Excerpted passage:
"""

What comes to mind when you see the word “leadership”? Inspiration? Clarity of vision? Or is it slight indifference, thinking “I don’t really lead anyone”? We often think of leadership in the context of others – of leading a team or being led by someone else. However, to lead others we first need to lead ourselves. It’s important to reframe leadership to see it as something personal that starts from within. Leadership expert Stephen Covey says: “Leadership is a choice, not a position.”
Picture someone you consider to be a good leader. What are their personal qualities? Focus? Courage? Self-awareness? Integrity? Resilience? None of these qualities are “super-human”, but are you demonstrating them?
Good leaders demonstrate consistent behaviours and qualities, choosing to show up as their best selves more of the time. They are fair and consistent. When you interact with others, are you consistent or do you change depending on who you are with or how you feel?
Good leaders reflect and check their actions and behaviours and the outcomes they are driving. When they recognise they are lacking, they change and get back on track. Do you stop and reflect, or are you too busy juggling demands?
There’s a saying, “how you do anything is how you do everything”. Think about what you have done today and how you have done it. If applied consistently, would this approach get you the outcome you want? It is about consistently trying to do your best.

"""

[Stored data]
"""

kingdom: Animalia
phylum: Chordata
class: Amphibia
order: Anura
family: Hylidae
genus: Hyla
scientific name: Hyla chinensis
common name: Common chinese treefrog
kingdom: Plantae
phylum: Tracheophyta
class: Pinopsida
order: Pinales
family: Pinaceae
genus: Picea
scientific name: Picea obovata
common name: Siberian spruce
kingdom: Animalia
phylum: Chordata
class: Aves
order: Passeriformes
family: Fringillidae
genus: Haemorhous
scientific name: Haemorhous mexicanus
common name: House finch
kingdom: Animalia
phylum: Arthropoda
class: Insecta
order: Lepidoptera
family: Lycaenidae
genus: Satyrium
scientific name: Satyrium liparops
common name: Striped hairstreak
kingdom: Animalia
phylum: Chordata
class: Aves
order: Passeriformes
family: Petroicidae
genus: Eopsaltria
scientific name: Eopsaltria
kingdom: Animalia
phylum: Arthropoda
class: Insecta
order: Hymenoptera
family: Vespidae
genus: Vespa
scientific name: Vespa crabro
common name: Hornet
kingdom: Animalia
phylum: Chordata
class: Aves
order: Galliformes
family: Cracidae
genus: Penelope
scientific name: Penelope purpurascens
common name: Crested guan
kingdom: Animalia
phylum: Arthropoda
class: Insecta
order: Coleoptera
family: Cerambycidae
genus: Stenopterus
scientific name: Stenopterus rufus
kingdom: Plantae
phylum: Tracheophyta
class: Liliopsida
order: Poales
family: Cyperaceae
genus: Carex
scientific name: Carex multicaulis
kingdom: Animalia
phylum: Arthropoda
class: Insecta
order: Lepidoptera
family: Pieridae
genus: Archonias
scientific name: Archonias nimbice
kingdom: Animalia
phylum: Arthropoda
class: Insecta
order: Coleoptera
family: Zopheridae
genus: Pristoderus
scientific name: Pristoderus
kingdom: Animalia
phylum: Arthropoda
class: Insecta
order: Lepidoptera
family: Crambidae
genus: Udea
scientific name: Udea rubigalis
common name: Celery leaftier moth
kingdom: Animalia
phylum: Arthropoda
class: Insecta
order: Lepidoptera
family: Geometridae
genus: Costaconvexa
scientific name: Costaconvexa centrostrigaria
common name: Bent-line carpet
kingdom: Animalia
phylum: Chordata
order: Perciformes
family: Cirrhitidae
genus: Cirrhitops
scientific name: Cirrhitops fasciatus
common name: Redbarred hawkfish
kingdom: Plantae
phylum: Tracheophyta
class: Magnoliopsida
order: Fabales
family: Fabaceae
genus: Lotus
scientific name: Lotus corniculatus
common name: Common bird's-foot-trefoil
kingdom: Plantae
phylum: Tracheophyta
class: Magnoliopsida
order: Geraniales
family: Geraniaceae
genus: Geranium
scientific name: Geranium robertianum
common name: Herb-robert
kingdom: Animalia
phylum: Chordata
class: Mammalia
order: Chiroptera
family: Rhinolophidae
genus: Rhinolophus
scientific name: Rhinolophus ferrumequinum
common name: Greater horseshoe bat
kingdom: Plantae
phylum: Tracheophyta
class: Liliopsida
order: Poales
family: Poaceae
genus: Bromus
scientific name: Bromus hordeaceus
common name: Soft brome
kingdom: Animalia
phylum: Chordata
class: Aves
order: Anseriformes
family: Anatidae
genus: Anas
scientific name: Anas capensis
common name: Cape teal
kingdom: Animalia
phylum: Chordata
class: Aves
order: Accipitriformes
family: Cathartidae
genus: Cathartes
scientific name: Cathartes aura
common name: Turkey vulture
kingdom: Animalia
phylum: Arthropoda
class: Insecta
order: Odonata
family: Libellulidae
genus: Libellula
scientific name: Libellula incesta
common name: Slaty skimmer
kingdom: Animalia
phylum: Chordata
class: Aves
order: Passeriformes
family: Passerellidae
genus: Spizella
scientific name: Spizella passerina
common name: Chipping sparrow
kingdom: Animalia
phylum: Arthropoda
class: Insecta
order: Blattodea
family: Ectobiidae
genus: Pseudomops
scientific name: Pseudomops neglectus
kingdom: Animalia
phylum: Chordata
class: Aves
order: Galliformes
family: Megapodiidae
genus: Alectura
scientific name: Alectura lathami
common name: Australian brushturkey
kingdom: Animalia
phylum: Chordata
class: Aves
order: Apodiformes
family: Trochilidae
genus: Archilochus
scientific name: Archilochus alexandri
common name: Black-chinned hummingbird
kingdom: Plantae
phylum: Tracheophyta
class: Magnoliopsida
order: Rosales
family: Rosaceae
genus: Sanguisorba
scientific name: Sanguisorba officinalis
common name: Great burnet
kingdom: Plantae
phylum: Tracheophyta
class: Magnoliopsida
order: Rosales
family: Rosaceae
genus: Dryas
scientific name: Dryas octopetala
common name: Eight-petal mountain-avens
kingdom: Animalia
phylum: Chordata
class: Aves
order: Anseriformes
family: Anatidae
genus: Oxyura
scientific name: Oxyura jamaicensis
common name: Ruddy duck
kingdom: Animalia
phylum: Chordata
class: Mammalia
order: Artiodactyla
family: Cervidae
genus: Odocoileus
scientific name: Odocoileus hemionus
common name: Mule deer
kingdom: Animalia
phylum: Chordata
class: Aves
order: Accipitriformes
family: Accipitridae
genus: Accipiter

"""

Short problem 1: In the leadership passage, how does Stephen Covey describe leadership?
Short problem 2: Reproduce the leadership passage word for word, starting at "Picture someone you" and ending at "you demonstrating them?".

Exercise response 1: As a choice, not a position.

Exercise response 2:
Picture someone you consider to be a good leader. What are their personal qualities? Focus? Courage? Self-awareness? Integrity? Resilience? None of these qualities are “super-human”, but are you demonstrating them?